I've been a mother for nineteen years now. What I wanted has changed on Mother's Day keep changing. As my children grow and I adapt and grow too I want different things. Sometimes I thought I wanted roses when I really wanted affirmation and connection. Sometimes I wnet to my mother's house to celebrate Mother's Day when what I really needed was an afternoon alone or at the movies.
I think we all need to look into our own hearts and see what we truly need - not what advertising images say we need - at this time and stage. But in case you're too tired to know or lacking creativity, here are some ideas sorted by developmental stage of children (and us?), because we can't ask if don't know what to ask for! You're list may very well be different than mine.
For Mothers of Children who Want You All (or most) of the Time.
You know who you are. Those who have to go to the bathroom to have a few minutes of peace. Perhaps you don't want the flowers or negligee or a meal out. Perhaps you want time. Think BIG. An afternoon isn't enough.
How about a whole day and night? Or, perhaps you might like a gift certificate to go away to a city, or to a park for a couple of nights or to go hang out with a girlfriend in her home. You're husband won't know you need this - really long for it - unless you ask.
A poet friend with an engaging and demanding three year old son took a delightful trip by herself. She enjoyed the time with no obligations as she stayed alone in a hotel room, read a book at night and went to a museum by day, enjoyed the absence of dirty dishes, cries or demands.
Elementary School
This is a time when you can really have fun on Mother's Day and not put too big a burden on anyone. You might feel like I describe above (needing time alone) or more like in the tween stage -- wanting time to enjoy these delightful people.
Children often want - perhaps need - to give you something concrete. Once in elementary school my girls made wonderful cards for me out of construction paper with glowing words about me (only true half the time), which I reread sometimes now to bolster up my sagging sometimes now that I'm a parent of discerning teens. I've also received coupons from them to do various chores - like set the table or make me coffee. Wonderful gifts to ask for and receive.
For Mothers of Tweens
This can be a hard age. They want you but they don't. One girlfriend's daughter was pre-menstrual constantly for six months because she had a period every two weeks. Oh the angst and conflict in that house. Maybe you need time away and could ask the blooming independent almost tween to take care of their dad. It's good for a kid to have responsibility to fix a meal while you're gone.
Or, maybe you want to treasure this time when they still need you. After all, the kid can't drive a car yet or go most places by her/himself. So maybe you can think of an activity you'd like to do together.
One of my favorites was when my husband loaded up our bikes and we went to SF for a picnic on the beach (which my husband fixed), then bicycled up hill to the Palace of Fine Arts.
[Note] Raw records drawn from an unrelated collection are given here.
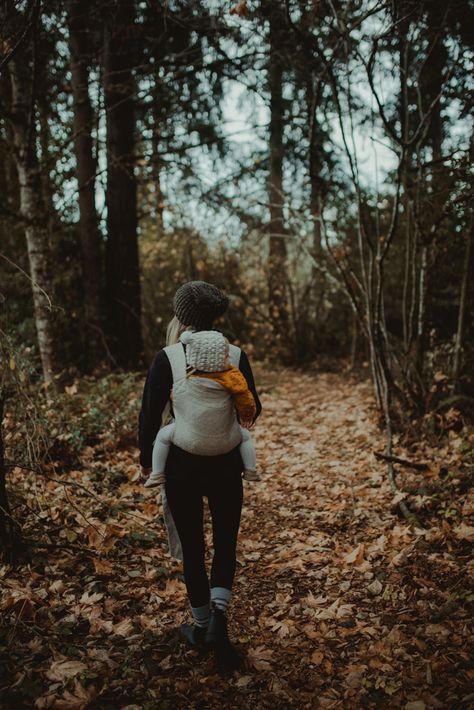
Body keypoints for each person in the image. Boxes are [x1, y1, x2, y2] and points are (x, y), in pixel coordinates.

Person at [138, 281, 262, 668]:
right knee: (225, 543)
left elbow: (148, 415)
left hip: (181, 468)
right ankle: (219, 627)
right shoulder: (236, 355)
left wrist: (147, 460)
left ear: (182, 317)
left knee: (193, 547)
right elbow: (252, 409)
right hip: (226, 464)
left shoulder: (168, 357)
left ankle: (200, 625)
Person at [143, 329, 260, 488]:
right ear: (215, 359)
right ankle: (250, 469)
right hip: (226, 443)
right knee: (245, 435)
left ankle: (157, 473)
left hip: (187, 441)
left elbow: (170, 400)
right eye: (226, 355)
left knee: (163, 436)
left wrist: (144, 459)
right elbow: (246, 400)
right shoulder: (233, 377)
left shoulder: (185, 378)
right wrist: (247, 415)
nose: (229, 357)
It's not every day that I can insist my kids accompany me to an art museum and they'll gladly do it. So I take full advantage of their desire to honor me!
Your suppressed longing might be ice skating, or race cars, or listening to jazz or a concert together. Anyways, recognize that their desire to please you and make time for you is probably stronger now than it will be four years hence - so enjoy it!
For Mothers of Teens
In the past I've asked for a day at home with no work to do and the right to ask them to bring me a drink or do a needed chore. It's a treat to be in my home and not feel compelled to sweep when I see dirt or hairs on the floor.
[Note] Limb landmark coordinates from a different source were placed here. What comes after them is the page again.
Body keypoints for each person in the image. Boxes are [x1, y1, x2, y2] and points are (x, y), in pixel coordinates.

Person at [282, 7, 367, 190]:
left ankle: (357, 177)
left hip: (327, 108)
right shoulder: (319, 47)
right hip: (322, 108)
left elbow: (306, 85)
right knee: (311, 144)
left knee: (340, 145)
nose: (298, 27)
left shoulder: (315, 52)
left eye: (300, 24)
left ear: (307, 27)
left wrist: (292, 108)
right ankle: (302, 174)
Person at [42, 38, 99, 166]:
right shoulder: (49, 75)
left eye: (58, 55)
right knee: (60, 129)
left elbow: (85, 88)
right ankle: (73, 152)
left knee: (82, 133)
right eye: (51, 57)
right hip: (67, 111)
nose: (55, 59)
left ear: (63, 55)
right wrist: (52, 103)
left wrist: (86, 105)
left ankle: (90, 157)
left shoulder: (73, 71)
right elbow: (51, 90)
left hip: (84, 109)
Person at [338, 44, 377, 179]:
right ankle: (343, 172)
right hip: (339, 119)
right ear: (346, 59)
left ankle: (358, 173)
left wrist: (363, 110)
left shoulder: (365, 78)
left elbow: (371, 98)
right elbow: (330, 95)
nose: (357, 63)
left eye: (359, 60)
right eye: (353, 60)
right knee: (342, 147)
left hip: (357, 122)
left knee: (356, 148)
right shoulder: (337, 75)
This year when my 17 and 19 year old asked what gift I wanted, I ask for a letter or card which said positive things about me. This is a real and needed treat because now they see me so honestly, note my flaws and mention my positive traits much less often than before.
Sometimes when I hear from them that they assume that I know how wise and strong they think I am. Well, with the up and down emotions of a 50 year old whose mother has died and whose kids are leaving, I don't often see myself as wise, loving and strong. I need to hear it and keep hearing it. Is there anyone else out there like me?
I love what a girlfriend wrote to her children, two of which are teenage boys:
"Just a reminder - you know what I like - but I'm not even going to ask for cards. I would appreciate some
hugs and kisses. I'd like you to tell me what three things you've really enjoyed about being with me over the last year and what three things you would like me to change that make you upset or angry at times. I have a wonderful husband and three marvelous human beings named . . ."
I'm saying a prayer for all you who read this! Savor the wonderful things said about you tomorrow and try to remember them when you're again feeling like a failure and know it's not true.